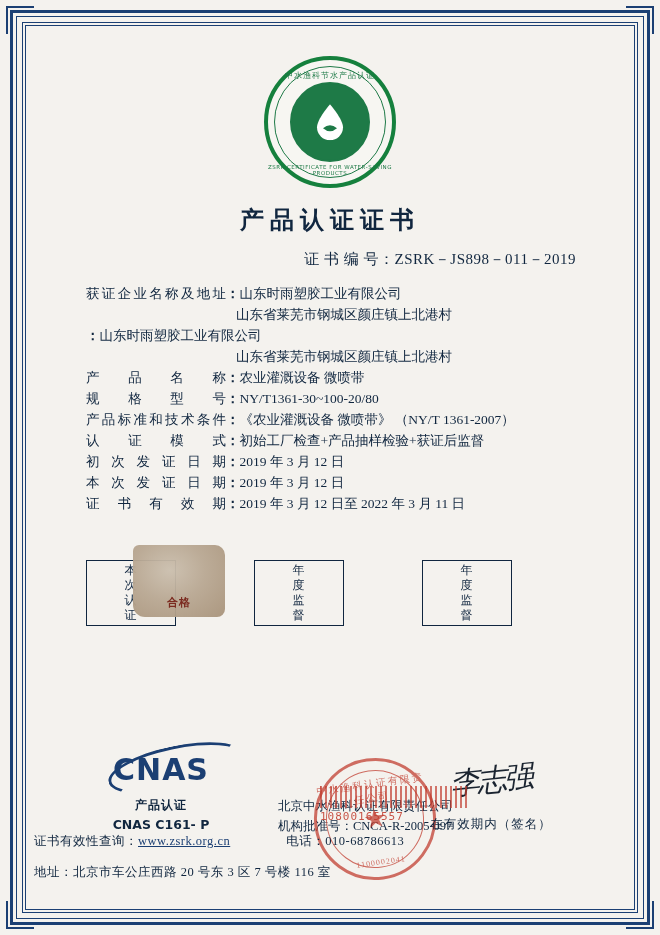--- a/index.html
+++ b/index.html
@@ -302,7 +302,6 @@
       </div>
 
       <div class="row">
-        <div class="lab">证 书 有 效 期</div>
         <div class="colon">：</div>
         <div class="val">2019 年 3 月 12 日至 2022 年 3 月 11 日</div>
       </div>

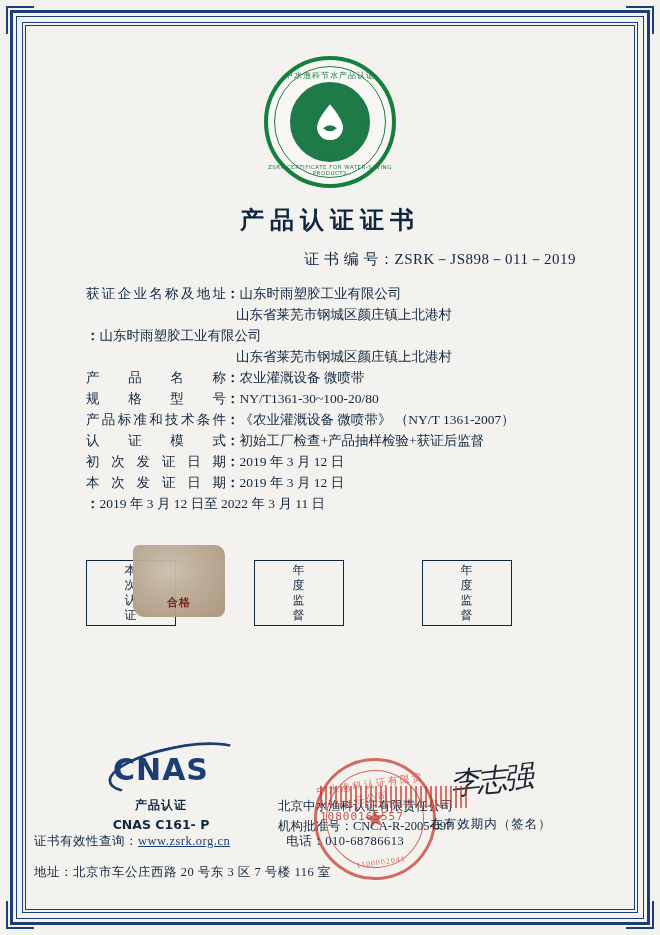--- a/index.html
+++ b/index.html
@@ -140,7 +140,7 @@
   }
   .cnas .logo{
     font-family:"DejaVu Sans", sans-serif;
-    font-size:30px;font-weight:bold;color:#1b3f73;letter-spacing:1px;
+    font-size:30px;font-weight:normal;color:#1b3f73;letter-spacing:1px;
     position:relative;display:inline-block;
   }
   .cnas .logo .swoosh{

---*---

_Directions_
If a line in the records includes "weight", it counts toward the total; report that total by itself.

_Result below_
2